EXERCISE GOAL
An exact reprint of every record below is required, with the pictures left out.
====== RECORDS SUPPLIED
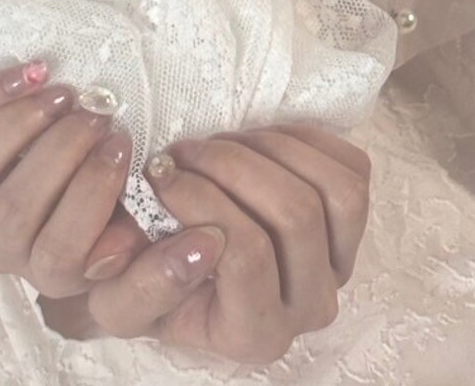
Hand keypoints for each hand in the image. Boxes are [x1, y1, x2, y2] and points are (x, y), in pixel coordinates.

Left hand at [0, 61, 140, 297]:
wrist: (63, 188)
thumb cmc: (108, 206)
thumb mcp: (132, 227)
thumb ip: (131, 239)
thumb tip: (115, 248)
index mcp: (52, 271)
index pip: (62, 249)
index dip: (93, 191)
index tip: (121, 143)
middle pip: (15, 206)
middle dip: (62, 150)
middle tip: (97, 114)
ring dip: (20, 123)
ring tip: (64, 94)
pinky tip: (31, 75)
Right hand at [86, 124, 370, 363]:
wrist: (191, 271)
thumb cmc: (155, 281)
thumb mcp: (119, 295)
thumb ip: (139, 282)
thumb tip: (198, 242)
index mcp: (255, 334)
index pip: (246, 255)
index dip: (201, 200)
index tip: (160, 171)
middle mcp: (310, 305)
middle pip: (296, 215)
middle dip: (231, 164)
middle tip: (184, 149)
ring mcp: (340, 262)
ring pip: (335, 190)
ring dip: (271, 149)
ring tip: (221, 142)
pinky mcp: (355, 222)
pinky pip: (351, 168)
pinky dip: (304, 140)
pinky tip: (259, 140)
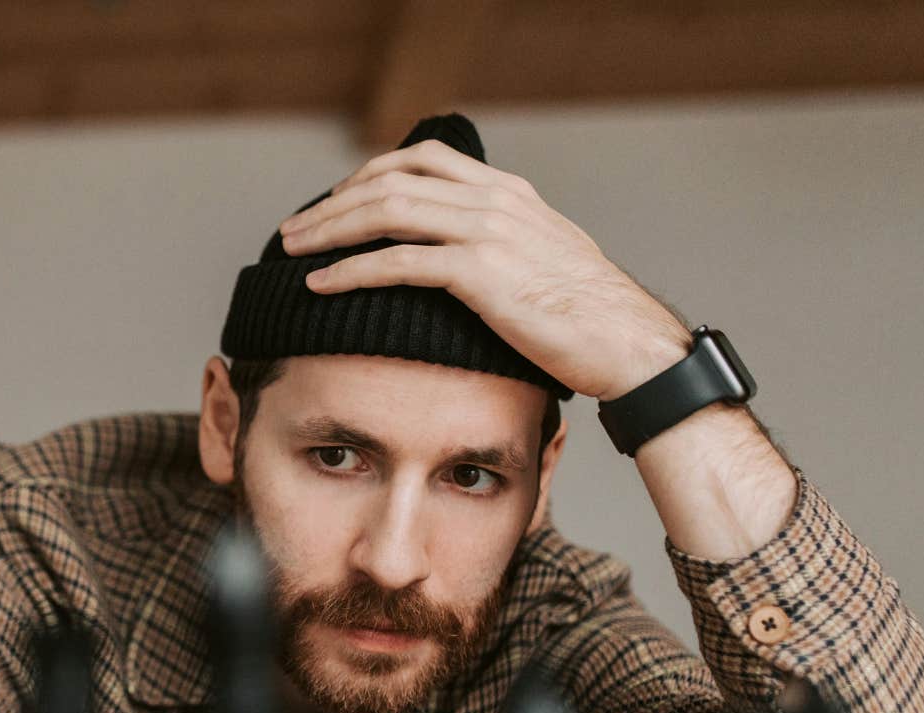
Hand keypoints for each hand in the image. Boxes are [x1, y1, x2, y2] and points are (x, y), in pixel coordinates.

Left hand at [277, 140, 690, 401]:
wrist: (629, 342)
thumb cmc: (590, 317)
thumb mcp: (547, 259)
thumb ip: (507, 244)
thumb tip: (469, 257)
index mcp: (508, 192)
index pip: (423, 159)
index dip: (369, 175)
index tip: (336, 201)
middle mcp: (494, 201)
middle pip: (392, 180)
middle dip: (334, 202)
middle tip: (297, 228)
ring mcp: (488, 232)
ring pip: (387, 212)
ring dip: (330, 229)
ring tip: (294, 250)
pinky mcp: (481, 273)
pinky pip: (398, 263)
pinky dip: (350, 271)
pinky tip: (320, 284)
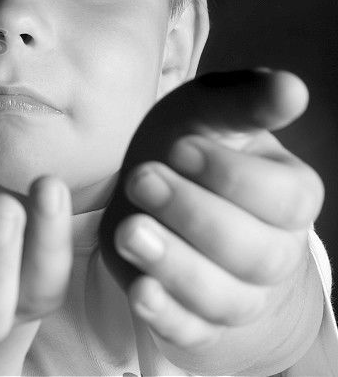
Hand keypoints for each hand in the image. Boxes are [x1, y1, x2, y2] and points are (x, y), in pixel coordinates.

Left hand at [99, 69, 324, 373]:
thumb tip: (289, 88)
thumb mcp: (206, 112)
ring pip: (224, 299)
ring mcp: (238, 293)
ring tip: (130, 230)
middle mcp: (274, 251)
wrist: (153, 193)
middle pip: (256, 255)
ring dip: (175, 266)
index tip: (179, 148)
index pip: (282, 199)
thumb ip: (242, 102)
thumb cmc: (186, 144)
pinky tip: (140, 291)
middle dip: (194, 216)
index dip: (230, 176)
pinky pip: (192, 332)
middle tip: (141, 179)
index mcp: (289, 194)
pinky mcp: (194, 321)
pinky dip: (167, 316)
============
TASK RESULT
Hand keypoints for each hand in the image. Boxes are [x1, y1, x2, y2] and points are (x, y), in pixel coordinates.

Left hand at [0, 61, 140, 297]:
wrist: (63, 188)
thumb cmc: (108, 206)
thumb mcp: (132, 227)
thumb ip: (131, 239)
thumb tip: (115, 248)
index mcp: (52, 271)
index pip: (62, 249)
index dip: (93, 191)
index tip: (121, 143)
middle pip: (15, 206)
middle dip: (62, 150)
middle tip: (97, 114)
ring dip: (20, 123)
ring tip: (64, 94)
pinky tip: (31, 75)
Right hand at [86, 124, 370, 363]:
wrist: (191, 271)
thumb cmc: (155, 281)
thumb mcp: (119, 295)
thumb ip: (139, 282)
thumb tip: (198, 242)
index mcp: (255, 334)
index pip: (246, 255)
index dip: (201, 200)
index tip: (160, 171)
middle mcp: (310, 305)
middle pip: (296, 215)
middle dip: (231, 164)
middle tip: (184, 149)
ring mcp: (340, 262)
ring pip: (335, 190)
ring dip: (271, 149)
ring tip: (221, 142)
pinky mcp: (355, 222)
pinky pip: (351, 168)
pinky dip: (304, 140)
pinky tip: (259, 140)
Hand keypoints for each hand in the image. Boxes are [x1, y1, x2, y2] and points are (x, y), in pixel coordinates.

Left hand at [277, 140, 690, 401]:
wrist: (629, 342)
thumb cmc: (590, 317)
thumb mcp: (547, 259)
thumb ip: (507, 244)
thumb tip: (469, 257)
index mcp: (508, 192)
index pip: (423, 159)
index dip: (369, 175)
index tip: (336, 201)
middle mcp: (494, 201)
middle pip: (392, 180)
middle dip: (334, 202)
middle tip: (297, 228)
ring mcp: (488, 232)
ring pip: (387, 212)
ring dip: (330, 229)
ring tip: (294, 250)
pinky mcp: (481, 273)
pinky pip: (398, 263)
pinky dip: (350, 271)
pinky tip: (320, 284)
Hand keypoints for each hand in the image. Boxes are [x1, y1, x2, y2] and points are (x, y), in pixel coordinates.

Left hand at [99, 69, 324, 373]:
thumb tip: (289, 88)
thumb mcp: (206, 112)
ring pip: (224, 299)
ring mcp: (238, 293)
ring tip: (130, 230)
middle mcp: (274, 251)
wrist: (153, 193)
middle pip: (256, 255)
ring dip: (175, 266)
index tip: (179, 148)
index pip: (282, 199)
thumb ip: (242, 102)
thumb cmc: (186, 144)
pinky tip: (140, 291)
middle dip: (194, 216)
index dip: (230, 176)
pinky pip: (192, 332)
middle tip: (141, 179)
index mcp: (289, 194)
pinky mcp: (194, 321)
pinky dip: (167, 316)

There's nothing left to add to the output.